Momentum and Rotating Atmospheres

[NomenNescio]

I've been wondering for a while, if you send up a small rocket, but the rocket never leaves the atmosphere, am I right in saying the planet still rotates beneath the rocket even though the momentum from the planet, and the atmosphere spinning, should nudge the rocket along and keep it more or less above the launching point? Do you see what I mean? It's like how when you're in plane the planet shouldn't rotate relative to you, but it seems to me that in KSP it does. This is really just a question of how elaborate the simulation is, and I'm really just curious to see if I'm right.

[something]

First, let's assume there was no atmosphere, as this makes things a bit easier to understand. The oceans of Kerbin rotate with a given speed. So do the mountains of Kerbin. We know from observations, that Kerbin's mountains do not change their positions. (Same goes for any other planet and moon out there). Now the peak of a mountain and the sea level rotate 360 degrees in the same amount of time - they do have the same angular velocity  (360degrees/6h). However, since the peak of the mountain is higher up, it needs to go a longer way around the center of the planet, then the sea level needs to go. That means the peak covers a longer way in the same amount of time. It has a faster tangential velocity. If you sent up a rocket from the sea level to the height of the mountain the planet would start to rotate beneath you, as long as you do not cover the difference of the tangential velocities between the sea level and the mountain peak.

Now let's switch on the atmosphere and presume it had the same density everywhere. Why does the atmosphere rotate at all? There is friction between the surface of the planet and the lowest layer of air. That lowest layer gets 'pulled' with the planet so both have the same tangential velocities. Now the lowest layer of air interacts with the layer above and so on. Finally your atmosphere would rotate bottom to top but there is nothing pulling it faster than the surface. So the upper layers of air would be rotating with lower angular velocities than the planet.

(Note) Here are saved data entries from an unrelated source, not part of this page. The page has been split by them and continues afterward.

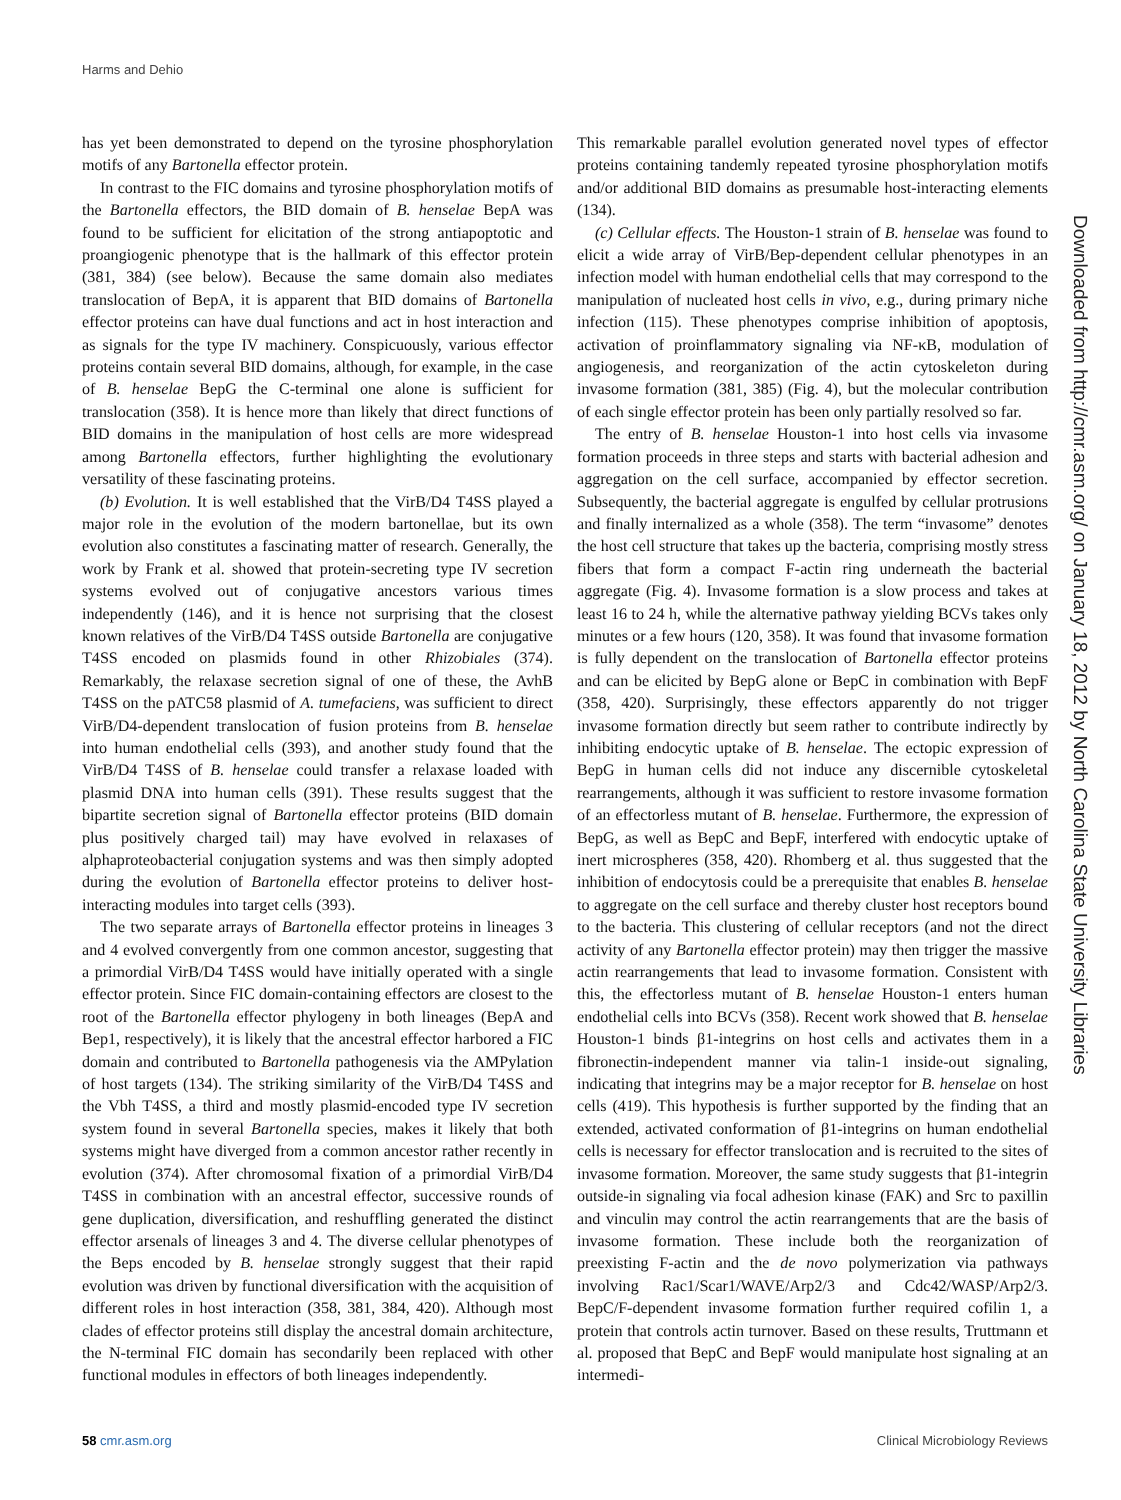Harms and Dehio
has yet been demonstrated to depend on the tyrosine phosphorylation motifs of any Bartonella effector protein.
In contrast to the FIC domains and tyrosine phosphorylation motifs of the Bartonella effectors, the BID domain of B. henselae BepA was found to be sufficient for elicitation of the strong antiapoptotic and proangiogenic phenotype that is the hallmark of this effector protein (381, 384) (see below). Because the same domain also mediates translocation of BepA, it is apparent that BID domains of Bartonella effector proteins can have dual functions and act in host interaction and as signals for the type IV machinery. Conspicuously, various effector proteins contain several BID domains, although, for example, in the case of B. henselae BepG the C-terminal one alone is sufficient for translocation (358). It is hence more than likely that direct functions of BID domains in the manipulation of host cells are more widespread among Bartonella effectors, further highlighting the evolutionary versatility of these fascinating proteins.
(b) Evolution. It is well established that the VirB/D4 T4SS played a major role in the evolution of the modern bartonellae, but its own evolution also constitutes a fascinating matter of research. Generally, the work by Frank et al. showed that protein-secreting type IV secretion systems evolved out of conjugative ancestors various times independently (146), and it is hence not surprising that the closest known relatives of the VirB/D4 T4SS outside Bartonella are conjugative T4SS encoded on plasmids found in other Rhizobiales (374). Remarkably, the relaxase secretion signal of one of these, the AvhB T4SS on the pATC58 plasmid of A. tumefaciens, was sufficient to direct VirB/D4-dependent translocation of fusion proteins from B. henselae into human endothelial cells (393), and another study found that the VirB/D4 T4SS of B. henselae could transfer a relaxase loaded with plasmid DNA into human cells (391). These results suggest that the bipartite secretion signal of Bartonella effector proteins (BID domain plus positively charged tail) may have evolved in relaxases of alphaproteobacterial conjugation systems and was then simply adopted during the evolution of Bartonella effector proteins to deliver host-interacting modules into target cells (393).
The two separate arrays of Bartonella effector proteins in lineages 3 and 4 evolved convergently from one common ancestor, suggesting that a primordial VirB/D4 T4SS would have initially operated with a single effector protein. Since FIC domain-containing effectors are closest to the root of the Bartonella effector phylogeny in both lineages (BepA and Bep1, respectively), it is likely that the ancestral effector harbored a FIC domain and contributed to Bartonella pathogenesis via the AMPylation of host targets (134). The striking similarity of the VirB/D4 T4SS and the Vbh T4SS, a third and mostly plasmid-encoded type IV secretion system found in several Bartonella species, makes it likely that both systems might have diverged from a common ancestor rather recently in evolution (374). After chromosomal fixation of a primordial VirB/D4 T4SS in combination with an ancestral effector, successive rounds of gene duplication, diversification, and reshuffling generated the distinct effector arsenals of lineages 3 and 4. The diverse cellular phenotypes of the Beps encoded by B. henselae strongly suggest that their rapid evolution was driven by functional diversification with the acquisition of different roles in host interaction (358, 381, 384, 420). Although most clades of effector proteins still display the ancestral domain architecture, the N-terminal FIC domain has secondarily been replaced with other functional modules in effectors of both lineages independently.
This remarkable parallel evolution generated novel types of effector proteins containing tandemly repeated tyrosine phosphorylation motifs and/or additional BID domains as presumable host-interacting elements (134).
(c) Cellular effects. The Houston-1 strain of B. henselae was found to elicit a wide array of VirB/Bep-dependent cellular phenotypes in an infection model with human endothelial cells that may correspond to the manipulation of nucleated host cells in vivo, e.g., during primary niche infection (115). These phenotypes comprise inhibition of apoptosis, activation of proinflammatory signaling via NF-κB, modulation of angiogenesis, and reorganization of the actin cytoskeleton during invasome formation (381, 385) (Fig. 4), but the molecular contribution of each single effector protein has been only partially resolved so far.
The entry of B. henselae Houston-1 into host cells via invasome formation proceeds in three steps and starts with bacterial adhesion and aggregation on the cell surface, accompanied by effector secretion. Subsequently, the bacterial aggregate is engulfed by cellular protrusions and finally internalized as a whole (358). The term “invasome” denotes the host cell structure that takes up the bacteria, comprising mostly stress fibers that form a compact F-actin ring underneath the bacterial aggregate (Fig. 4). Invasome formation is a slow process and takes at least 16 to 24 h, while the alternative pathway yielding BCVs takes only minutes or a few hours (120, 358). It was found that invasome formation is fully dependent on the translocation of Bartonella effector proteins and can be elicited by BepG alone or BepC in combination with BepF (358, 420). Surprisingly, these effectors apparently do not trigger invasome formation directly but seem rather to contribute indirectly by inhibiting endocytic uptake of B. henselae. The ectopic expression of BepG in human cells did not induce any discernible cytoskeletal rearrangements, although it was sufficient to restore invasome formation of an effectorless mutant of B. henselae. Furthermore, the expression of BepG, as well as BepC and BepF, interfered with endocytic uptake of inert microspheres (358, 420). Rhomberg et al. thus suggested that the inhibition of endocytosis could be a prerequisite that enables B. henselae to aggregate on the cell surface and thereby cluster host receptors bound to the bacteria. This clustering of cellular receptors (and not the direct activity of any Bartonella effector protein) may then trigger the massive actin rearrangements that lead to invasome formation. Consistent with this, the effectorless mutant of B. henselae Houston-1 enters human endothelial cells into BCVs (358). Recent work showed that B. henselae Houston-1 binds β1-integrins on host cells and activates them in a fibronectin-independent manner via talin-1 inside-out signaling, indicating that integrins may be a major receptor for B. henselae on host cells (419). This hypothesis is further supported by the finding that an extended, activated conformation of β1-integrins on human endothelial cells is necessary for effector translocation and is recruited to the sites of invasome formation. Moreover, the same study suggests that β1-integrin outside-in signaling via focal adhesion kinase (FAK) and Src to paxillin and vinculin may control the actin rearrangements that are the basis of invasome formation. These include both the reorganization of preexisting F-actin and the de novo polymerization via pathways involving Rac1/Scar1/WAVE/Arp2/3 and Cdc42/WASP/Arp2/3. BepC/F-dependent invasome formation further required cofilin 1, a protein that controls actin turnover. Based on these results, Truttmann et al. proposed that BepC and BepF would manipulate host signaling at an intermedi-
Downloaded from http://cmr.asm.org/ on January 18, 2012 by North Carolina State University Libraries
58 cmr.asm.org Clinical Microbiology Reviews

If we consider the exponentially decreasing density of the atmosphere, then there are less air molecules per cubic meter in one layer of air than there are in the layer beneath. So the friction between two layers becomes less and less the higher you go. Likewise, your rocket experiences less drag higher up which is why you do a gravity turn or build a space plane.

So what's the conclusion? The atmosphere rotates with the surface speed or lower speeds if you are higher up but does not increase that speed in higher layers. This is why a rocket will not be pulled with the planet.

In reality, of course, there are such things as pressure, energy transfer from the sun and wind which will change the simple model presented above to "some extend". If you're really in to that, I propose to read some meteorological books or refer to Wikipedia as a start. Well, read wikipedia or the pages of the NAOO or whatever. There's so much stuff out there for free...

[tseitsei89]

Yes this is a thing. That is why there are 2 modes on the navball speed indicator: surface and orbital. Surface shows your velocity relative to the surface of the planet and orbital shows your speed relative to the (imaginative) surface off the planet that is not rotating at all. So if you are landed on a planet surface speed says your speed is 0m/s (obviously since you are on the surface) and orbital speed says your speed is the speed at which the surface of the planet is rotating.

 

But there is still a reason (IRL reason) why your craft wont land back in the same exact spot if you just launch it straight up. It is quite hard for me to explain it without a picture but I'll try:

1. First let's assume that the rotational speed of a given point on planets surface is 100m/s. And R is the distance from center of the planet to the surface of the planet.

2. Let's then say you launch a ship straight up so that you fly high up in to the atmosphere and hit the ground again after 100 seconds.

During this 100s the spot on the surface you started from has moved 100s*100m/s = 10km, which in other words means that the planet has rotated 10km/R radians.

Simultaneously during this time your ship is has also traveled 10km BUT since your craft is above the ground at some given height (let's call it h). And this in turn means that it will have rotated less radians around the axis of the planet than the surface has since the distance from the planets center has been R+h (which is obviously larger than R) at any given time --> 10km/(R+h) < 10km/R.

And because of this difference in rotational speeds the craft will not land back to where it started.

EDIT: plus what @somethingsaid above about the higher atmosphere and friction between different atmospheric "layers".

Edited July 15, 2017 by tseitsei89

[Pecan]

It's all a practical joke.  Your 'friends' pull the planet away while you aren't looking.